**Exercise goal**
The lines below that include "tail" are to be found and copied.
___ Data to use ___
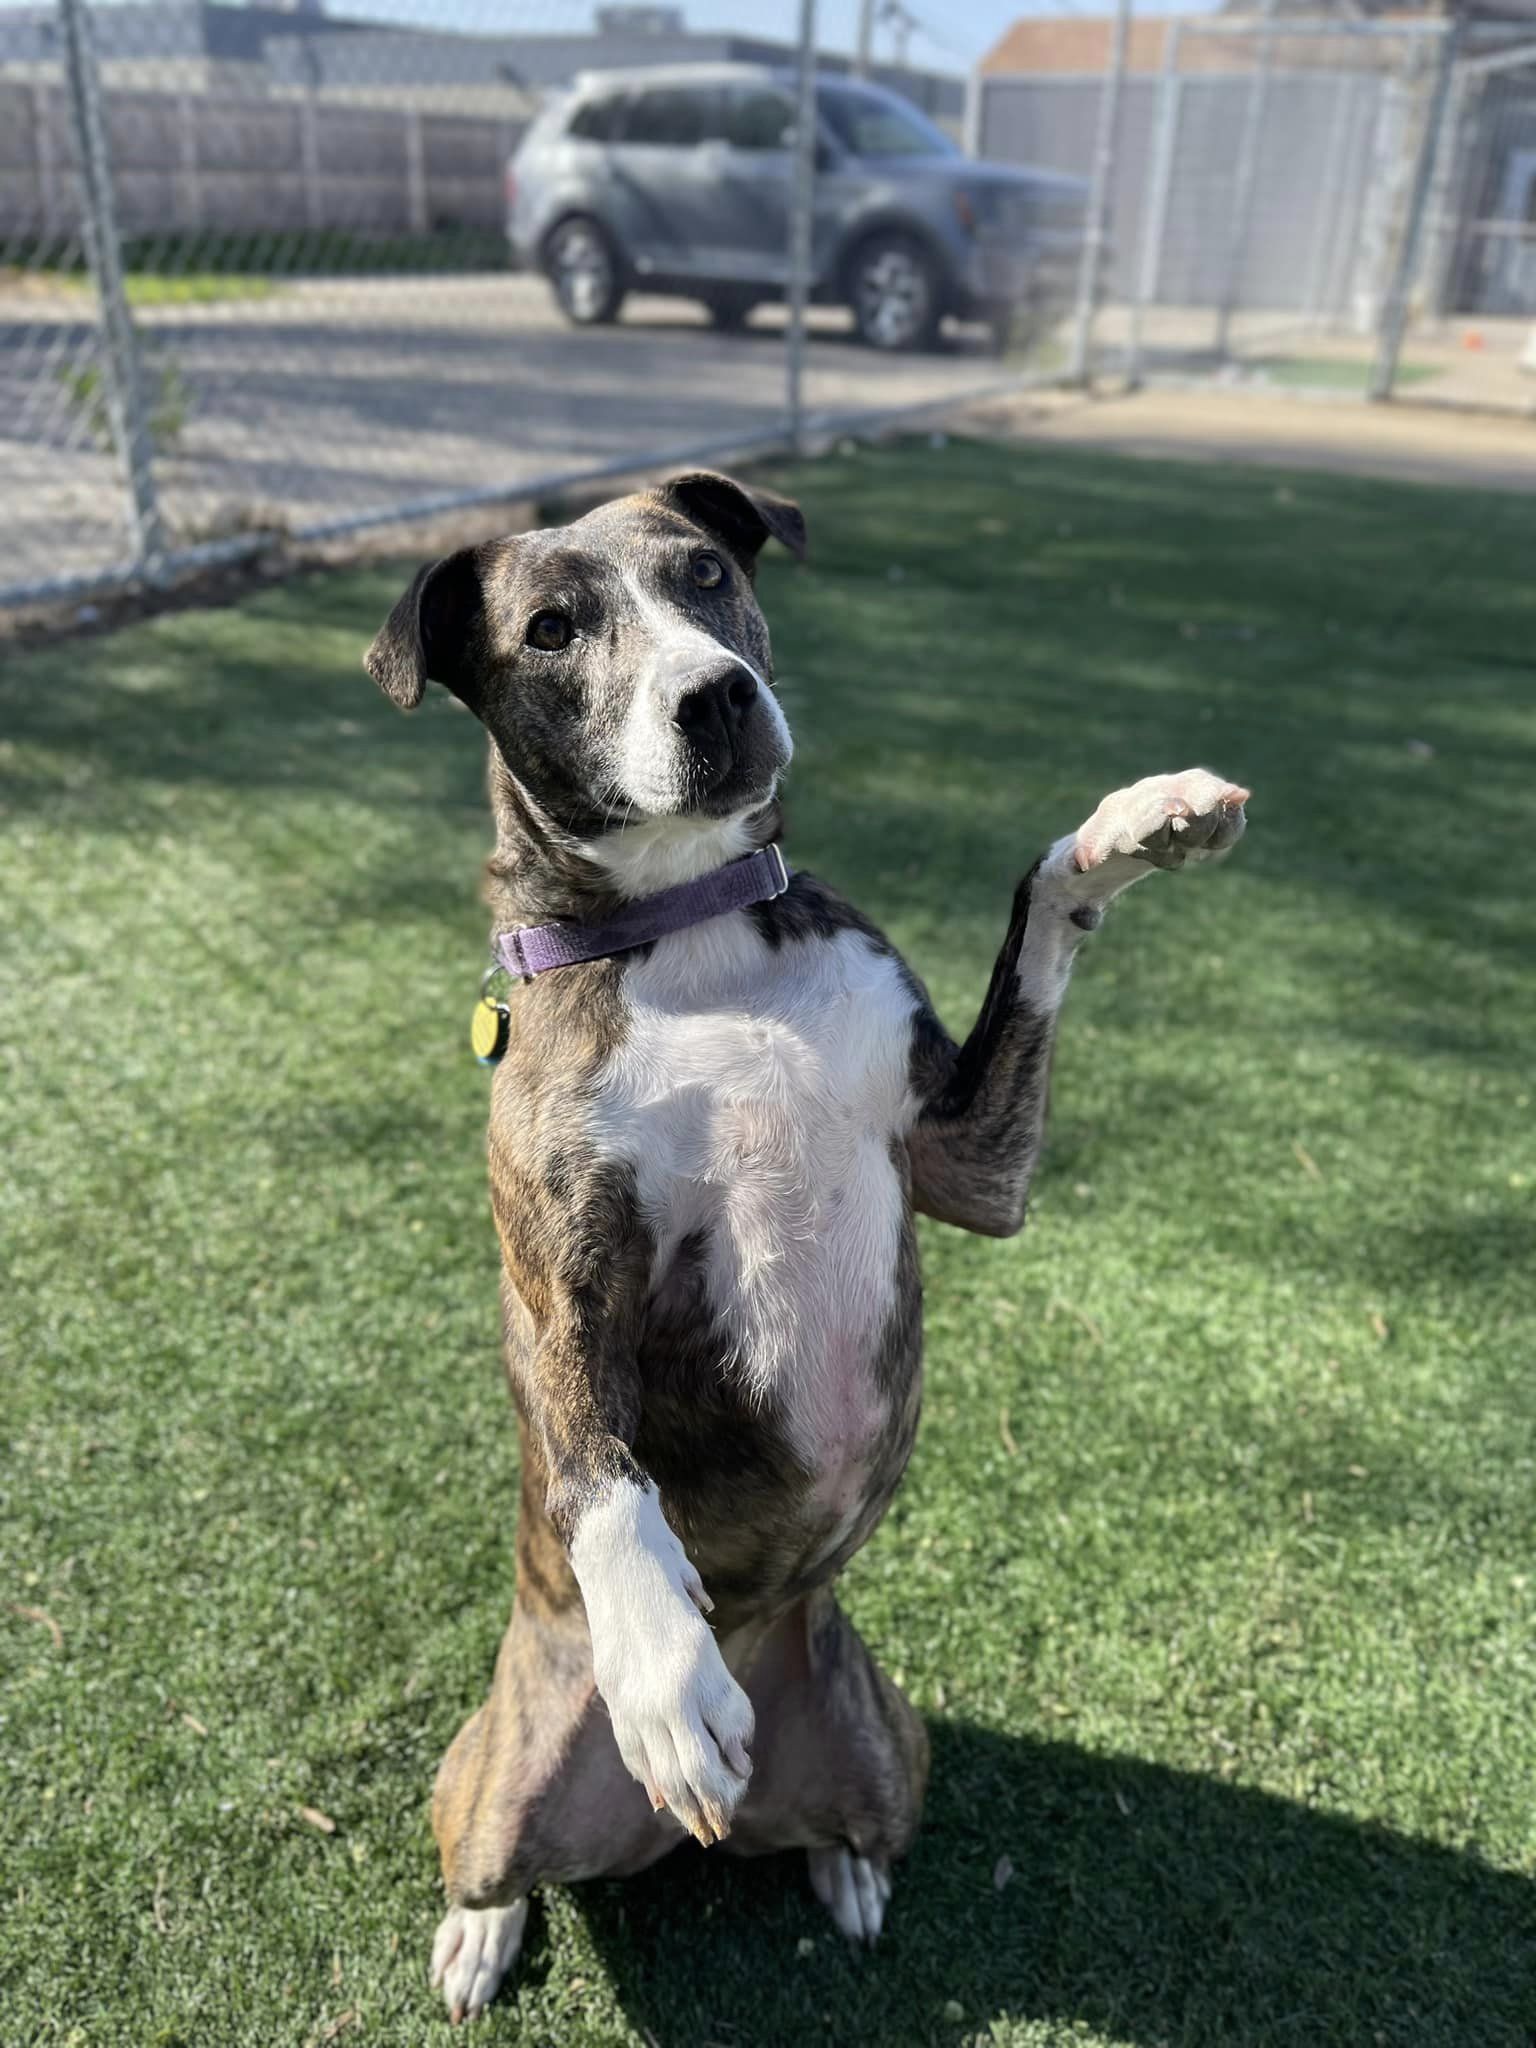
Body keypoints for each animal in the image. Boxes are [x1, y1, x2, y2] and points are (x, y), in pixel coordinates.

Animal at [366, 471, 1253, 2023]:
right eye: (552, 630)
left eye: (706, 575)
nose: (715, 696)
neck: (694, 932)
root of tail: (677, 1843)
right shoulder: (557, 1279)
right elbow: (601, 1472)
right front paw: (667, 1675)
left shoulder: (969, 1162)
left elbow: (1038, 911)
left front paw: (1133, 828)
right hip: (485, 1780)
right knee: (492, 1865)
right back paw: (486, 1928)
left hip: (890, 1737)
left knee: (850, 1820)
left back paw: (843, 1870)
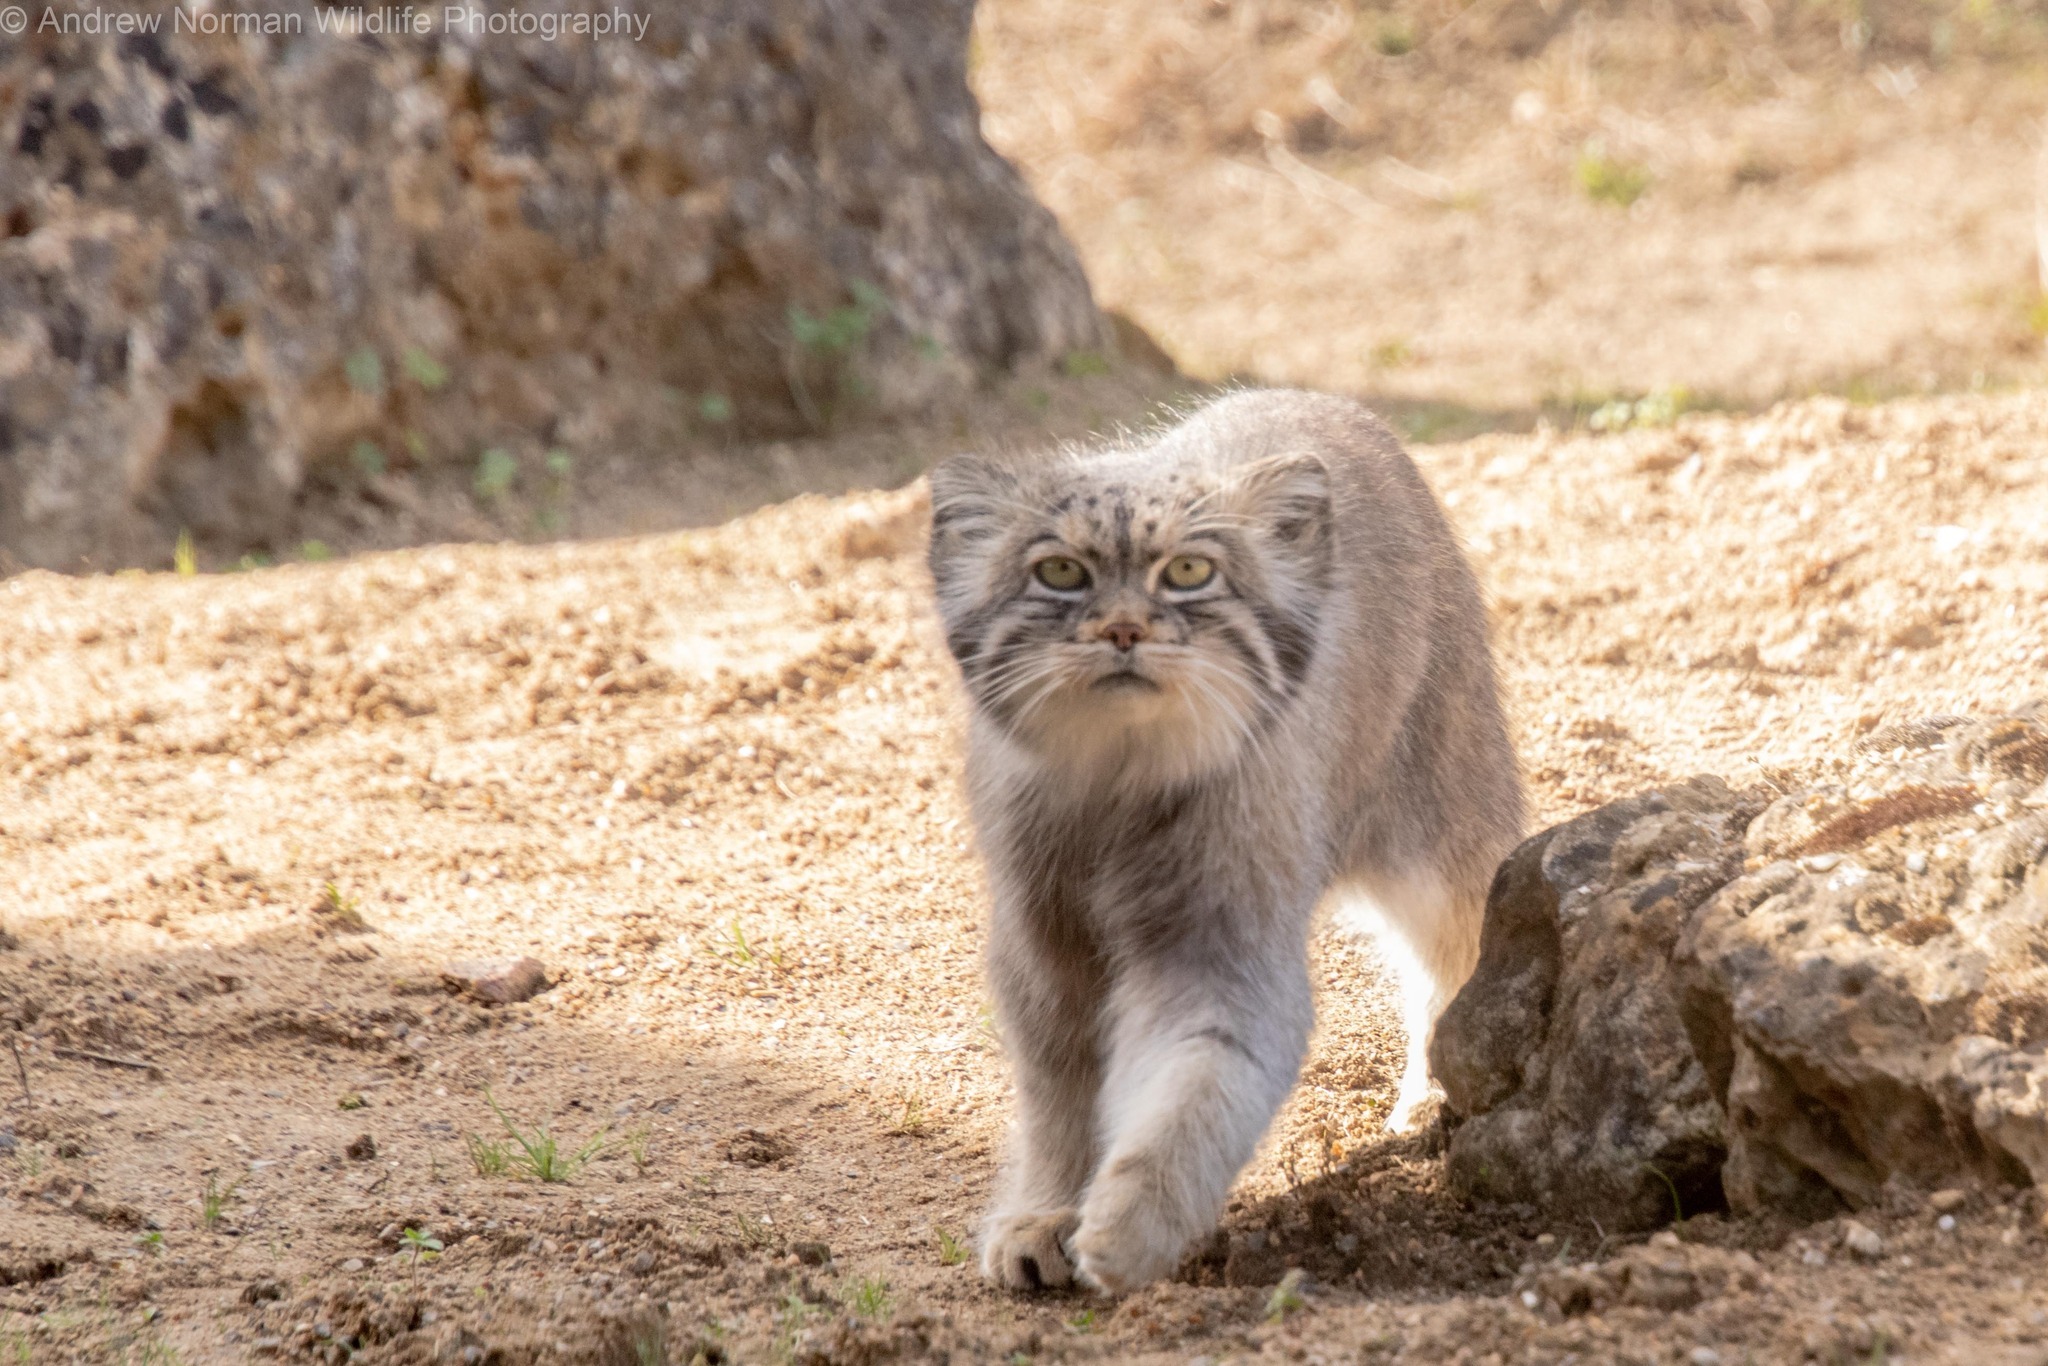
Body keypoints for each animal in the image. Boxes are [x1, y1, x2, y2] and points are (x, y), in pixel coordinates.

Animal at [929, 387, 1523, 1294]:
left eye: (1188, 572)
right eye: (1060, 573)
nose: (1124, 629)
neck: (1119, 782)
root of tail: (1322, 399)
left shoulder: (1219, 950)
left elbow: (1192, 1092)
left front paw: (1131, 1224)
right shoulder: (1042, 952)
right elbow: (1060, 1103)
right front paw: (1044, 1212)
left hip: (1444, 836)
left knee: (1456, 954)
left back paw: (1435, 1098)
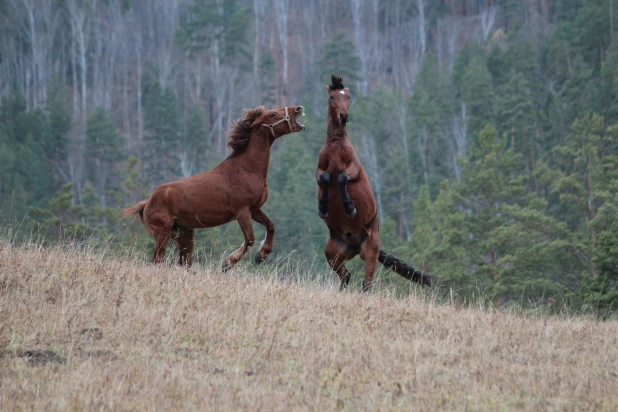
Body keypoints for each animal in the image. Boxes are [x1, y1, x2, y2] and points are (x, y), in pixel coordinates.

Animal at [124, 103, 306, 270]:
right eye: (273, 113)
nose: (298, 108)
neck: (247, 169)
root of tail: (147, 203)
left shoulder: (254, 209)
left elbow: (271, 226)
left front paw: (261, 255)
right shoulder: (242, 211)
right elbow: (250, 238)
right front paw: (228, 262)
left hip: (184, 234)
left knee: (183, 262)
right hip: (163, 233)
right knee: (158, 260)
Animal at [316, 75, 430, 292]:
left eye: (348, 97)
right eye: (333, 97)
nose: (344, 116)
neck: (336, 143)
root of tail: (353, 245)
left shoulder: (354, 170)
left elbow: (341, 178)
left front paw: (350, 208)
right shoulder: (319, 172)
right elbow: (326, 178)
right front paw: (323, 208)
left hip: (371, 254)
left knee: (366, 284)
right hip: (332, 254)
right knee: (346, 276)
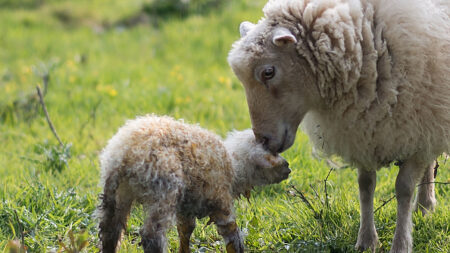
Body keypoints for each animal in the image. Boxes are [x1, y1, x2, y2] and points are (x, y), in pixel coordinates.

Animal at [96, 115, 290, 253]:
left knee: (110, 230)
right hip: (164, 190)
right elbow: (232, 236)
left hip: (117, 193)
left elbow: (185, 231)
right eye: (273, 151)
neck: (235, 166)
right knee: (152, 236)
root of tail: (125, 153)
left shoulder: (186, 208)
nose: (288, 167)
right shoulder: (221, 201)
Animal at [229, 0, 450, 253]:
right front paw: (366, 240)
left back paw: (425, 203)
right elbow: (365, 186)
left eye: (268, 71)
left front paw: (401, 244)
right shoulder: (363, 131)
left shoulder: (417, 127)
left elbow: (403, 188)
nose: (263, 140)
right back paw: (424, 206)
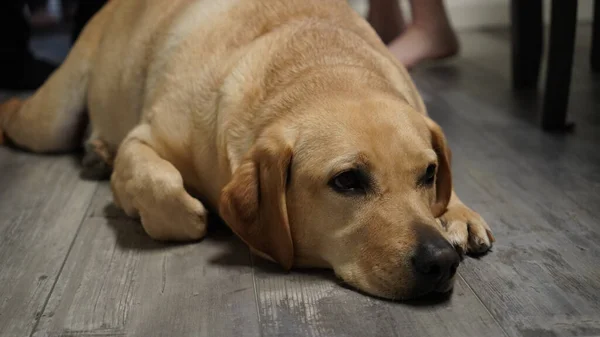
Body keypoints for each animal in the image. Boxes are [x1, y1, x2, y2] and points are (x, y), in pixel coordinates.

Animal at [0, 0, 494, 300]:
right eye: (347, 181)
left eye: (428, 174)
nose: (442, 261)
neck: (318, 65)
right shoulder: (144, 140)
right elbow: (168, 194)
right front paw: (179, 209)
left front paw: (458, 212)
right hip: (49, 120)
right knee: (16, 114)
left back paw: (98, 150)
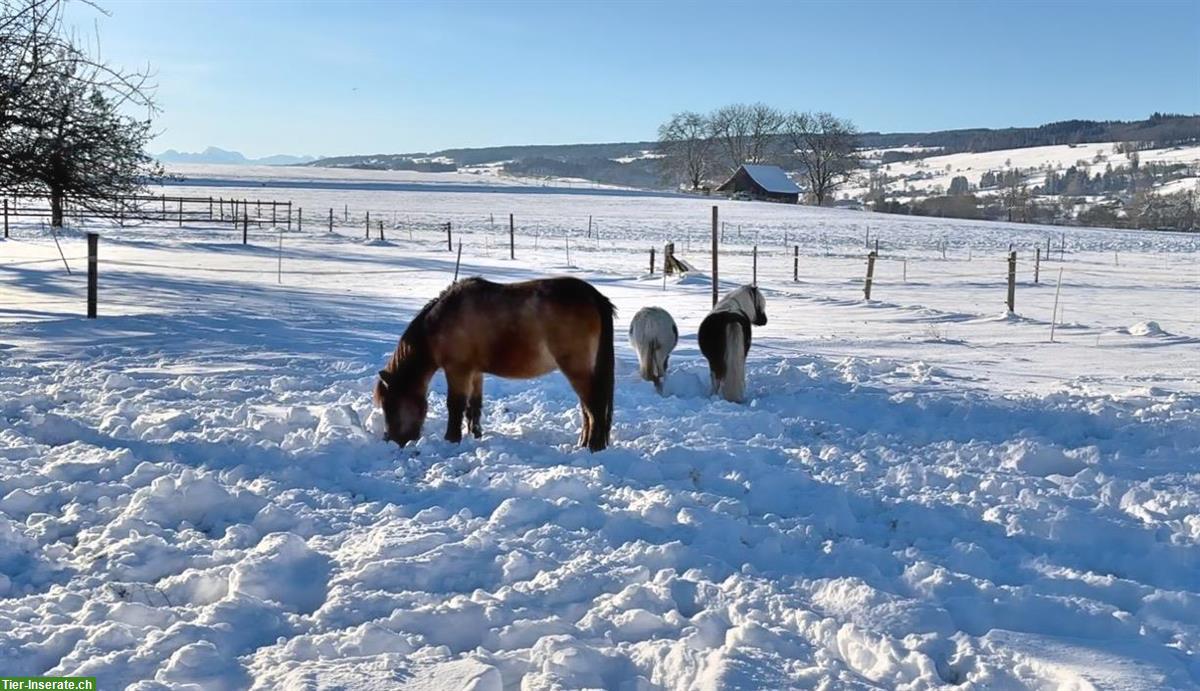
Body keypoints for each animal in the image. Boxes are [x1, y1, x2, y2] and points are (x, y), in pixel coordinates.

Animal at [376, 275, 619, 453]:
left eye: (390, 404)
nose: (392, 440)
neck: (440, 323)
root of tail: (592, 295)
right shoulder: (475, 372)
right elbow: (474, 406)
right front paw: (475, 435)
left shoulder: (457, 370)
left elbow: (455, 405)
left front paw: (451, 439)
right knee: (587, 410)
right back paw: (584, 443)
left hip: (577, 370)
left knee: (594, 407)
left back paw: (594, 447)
___
**Exercise response**
root of tail: (677, 1843)
root of tail: (1322, 399)
root of tail: (147, 203)
root of tail: (353, 245)
root of tail: (125, 153)
root of tail: (592, 295)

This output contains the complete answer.